▶ [Exercise objective]: From the first line to the last, copy the data below word for word.

Stored items
————————

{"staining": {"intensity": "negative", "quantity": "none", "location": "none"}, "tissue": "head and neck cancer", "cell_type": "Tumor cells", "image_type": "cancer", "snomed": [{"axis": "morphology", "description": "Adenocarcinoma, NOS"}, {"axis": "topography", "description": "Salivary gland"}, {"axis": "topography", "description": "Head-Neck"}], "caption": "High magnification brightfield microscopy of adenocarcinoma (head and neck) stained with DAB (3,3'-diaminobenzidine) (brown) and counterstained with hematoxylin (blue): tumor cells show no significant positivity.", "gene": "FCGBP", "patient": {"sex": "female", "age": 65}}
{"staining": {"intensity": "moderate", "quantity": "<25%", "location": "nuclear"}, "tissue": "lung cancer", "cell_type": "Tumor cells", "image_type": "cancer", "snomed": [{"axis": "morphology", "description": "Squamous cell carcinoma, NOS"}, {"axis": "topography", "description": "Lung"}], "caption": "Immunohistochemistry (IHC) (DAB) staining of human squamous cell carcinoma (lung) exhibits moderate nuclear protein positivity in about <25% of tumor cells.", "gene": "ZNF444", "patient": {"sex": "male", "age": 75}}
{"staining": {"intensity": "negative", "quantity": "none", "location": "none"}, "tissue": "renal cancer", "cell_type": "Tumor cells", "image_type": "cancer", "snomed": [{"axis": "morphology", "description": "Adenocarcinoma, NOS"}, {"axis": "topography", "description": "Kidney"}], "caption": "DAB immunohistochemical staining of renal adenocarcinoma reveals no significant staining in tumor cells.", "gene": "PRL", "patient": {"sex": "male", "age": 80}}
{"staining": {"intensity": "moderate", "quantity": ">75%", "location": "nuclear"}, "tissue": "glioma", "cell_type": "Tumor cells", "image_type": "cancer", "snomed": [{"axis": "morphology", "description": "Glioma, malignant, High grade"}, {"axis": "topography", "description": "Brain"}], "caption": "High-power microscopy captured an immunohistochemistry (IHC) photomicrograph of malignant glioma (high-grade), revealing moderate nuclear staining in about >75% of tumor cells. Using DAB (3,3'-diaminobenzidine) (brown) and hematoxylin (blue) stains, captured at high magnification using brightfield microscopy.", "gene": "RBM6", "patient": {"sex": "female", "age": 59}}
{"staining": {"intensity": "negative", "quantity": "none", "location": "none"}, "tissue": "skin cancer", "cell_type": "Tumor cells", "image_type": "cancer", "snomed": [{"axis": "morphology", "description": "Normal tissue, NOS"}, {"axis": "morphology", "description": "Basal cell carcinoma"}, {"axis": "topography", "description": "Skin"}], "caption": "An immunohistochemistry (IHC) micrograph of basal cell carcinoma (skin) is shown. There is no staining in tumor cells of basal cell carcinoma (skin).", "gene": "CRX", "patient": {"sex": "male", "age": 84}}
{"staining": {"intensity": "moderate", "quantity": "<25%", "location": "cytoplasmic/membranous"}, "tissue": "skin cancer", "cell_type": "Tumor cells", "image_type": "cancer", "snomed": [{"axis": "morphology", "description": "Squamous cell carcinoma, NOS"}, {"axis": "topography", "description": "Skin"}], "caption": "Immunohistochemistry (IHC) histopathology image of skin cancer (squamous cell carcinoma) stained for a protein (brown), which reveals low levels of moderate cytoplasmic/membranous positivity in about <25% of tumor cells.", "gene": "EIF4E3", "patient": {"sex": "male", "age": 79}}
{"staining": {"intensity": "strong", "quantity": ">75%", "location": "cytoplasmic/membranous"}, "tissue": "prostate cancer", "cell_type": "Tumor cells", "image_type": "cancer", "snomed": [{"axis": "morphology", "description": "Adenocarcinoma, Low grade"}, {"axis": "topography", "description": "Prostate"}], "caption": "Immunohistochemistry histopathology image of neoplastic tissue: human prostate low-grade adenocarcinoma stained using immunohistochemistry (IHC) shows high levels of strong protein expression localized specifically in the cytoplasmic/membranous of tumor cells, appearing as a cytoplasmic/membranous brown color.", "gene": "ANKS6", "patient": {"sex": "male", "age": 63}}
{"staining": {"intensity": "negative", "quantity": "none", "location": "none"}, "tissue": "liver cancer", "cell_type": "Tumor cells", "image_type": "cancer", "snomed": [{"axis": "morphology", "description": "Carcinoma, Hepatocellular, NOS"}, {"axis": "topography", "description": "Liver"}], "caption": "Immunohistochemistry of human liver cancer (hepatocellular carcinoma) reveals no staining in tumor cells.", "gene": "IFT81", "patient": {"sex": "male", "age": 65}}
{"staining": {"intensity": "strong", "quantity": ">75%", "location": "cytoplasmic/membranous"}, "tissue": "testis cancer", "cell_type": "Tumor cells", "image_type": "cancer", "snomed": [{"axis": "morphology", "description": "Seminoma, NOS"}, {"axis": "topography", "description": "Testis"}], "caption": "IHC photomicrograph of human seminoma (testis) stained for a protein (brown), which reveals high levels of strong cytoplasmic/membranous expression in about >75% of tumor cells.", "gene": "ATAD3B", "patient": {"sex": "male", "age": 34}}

————————

▶ [Completed task]:
{"staining": {"intensity": "negative", "quantity": "none", "location": "none"}, "tissue": "head and neck cancer", "cell_type": "Tumor cells", "image_type": "cancer", "snomed": [{"axis": "morphology", "description": "Adenocarcinoma, NOS"}, {"axis": "topography", "description": "Salivary gland"}, {"axis": "topography", "description": "Head-Neck"}], "caption": "High magnification brightfield microscopy of adenocarcinoma (head and neck) stained with DAB (3,3'-diaminobenzidine) (brown) and counterstained with hematoxylin (blue): tumor cells show no significant positivity.", "gene": "FCGBP", "patient": {"sex": "female", "age": 65}}
{"staining": {"intensity": "moderate", "quantity": "<25%", "location": "nuclear"}, "tissue": "lung cancer", "cell_type": "Tumor cells", "image_type": "cancer", "snomed": [{"axis": "morphology", "description": "Squamous cell carcinoma, NOS"}, {"axis": "topography", "description": "Lung"}], "caption": "Immunohistochemistry (IHC) (DAB) staining of human squamous cell carcinoma (lung) exhibits moderate nuclear protein positivity in about <25% of tumor cells.", "gene": "ZNF444", "patient": {"sex": "male", "age": 75}}
{"staining": {"intensity": "negative", "quantity": "none", "location": "none"}, "tissue": "renal cancer", "cell_type": "Tumor cells", "image_type": "cancer", "snomed": [{"axis": "morphology", "description": "Adenocarcinoma, NOS"}, {"axis": "topography", "description": "Kidney"}], "caption": "DAB immunohistochemical staining of renal adenocarcinoma reveals no significant staining in tumor cells.", "gene": "PRL", "patient": {"sex": "male", "age": 80}}
{"staining": {"intensity": "moderate", "quantity": ">75%", "location": "nuclear"}, "tissue": "glioma", "cell_type": "Tumor cells", "image_type": "cancer", "snomed": [{"axis": "morphology", "description": "Glioma, malignant, High grade"}, {"axis": "topography", "description": "Brain"}], "caption": "High-power microscopy captured an immunohistochemistry (IHC) photomicrograph of malignant glioma (high-grade), revealing moderate nuclear staining in about >75% of tumor cells. Using DAB (3,3'-diaminobenzidine) (brown) and hematoxylin (blue) stains, captured at high magnification using brightfield microscopy.", "gene": "RBM6", "patient": {"sex": "female", "age": 59}}
{"staining": {"intensity": "negative", "quantity": "none", "location": "none"}, "tissue": "skin cancer", "cell_type": "Tumor cells", "image_type": "cancer", "snomed": [{"axis": "morphology", "description": "Normal tissue, NOS"}, {"axis": "morphology", "description": "Basal cell carcinoma"}, {"axis": "topography", "description": "Skin"}], "caption": "An immunohistochemistry (IHC) micrograph of basal cell carcinoma (skin) is shown. There is no staining in tumor cells of basal cell carcinoma (skin).", "gene": "CRX", "patient": {"sex": "male", "age": 84}}
{"staining": {"intensity": "moderate", "quantity": "<25%", "location": "cytoplasmic/membranous"}, "tissue": "skin cancer", "cell_type": "Tumor cells", "image_type": "cancer", "snomed": [{"axis": "morphology", "description": "Squamous cell carcinoma, NOS"}, {"axis": "topography", "description": "Skin"}], "caption": "Immunohistochemistry (IHC) histopathology image of skin cancer (squamous cell carcinoma) stained for a protein (brown), which reveals low levels of moderate cytoplasmic/membranous positivity in about <25% of tumor cells.", "gene": "EIF4E3", "patient": {"sex": "male", "age": 79}}
{"staining": {"intensity": "strong", "quantity": ">75%", "location": "cytoplasmic/membranous"}, "tissue": "prostate cancer", "cell_type": "Tumor cells", "image_type": "cancer", "snomed": [{"axis": "morphology", "description": "Adenocarcinoma, Low grade"}, {"axis": "topography", "description": "Prostate"}], "caption": "Immunohistochemistry histopathology image of neoplastic tissue: human prostate low-grade adenocarcinoma stained using immunohistochemistry (IHC) shows high levels of strong protein expression localized specifically in the cytoplasmic/membranous of tumor cells, appearing as a cytoplasmic/membranous brown color.", "gene": "ANKS6", "patient": {"sex": "male", "age": 63}}
{"staining": {"intensity": "negative", "quantity": "none", "location": "none"}, "tissue": "liver cancer", "cell_type": "Tumor cells", "image_type": "cancer", "snomed": [{"axis": "morphology", "description": "Carcinoma, Hepatocellular, NOS"}, {"axis": "topography", "description": "Liver"}], "caption": "Immunohistochemistry of human liver cancer (hepatocellular carcinoma) reveals no staining in tumor cells.", "gene": "IFT81", "patient": {"sex": "male", "age": 65}}
{"staining": {"intensity": "strong", "quantity": ">75%", "location": "cytoplasmic/membranous"}, "tissue": "testis cancer", "cell_type": "Tumor cells", "image_type": "cancer", "snomed": [{"axis": "morphology", "description": "Seminoma, NOS"}, {"axis": "topography", "description": "Testis"}], "caption": "IHC photomicrograph of human seminoma (testis) stained for a protein (brown), which reveals high levels of strong cytoplasmic/membranous expression in about >75% of tumor cells.", "gene": "ATAD3B", "patient": {"sex": "male", "age": 34}}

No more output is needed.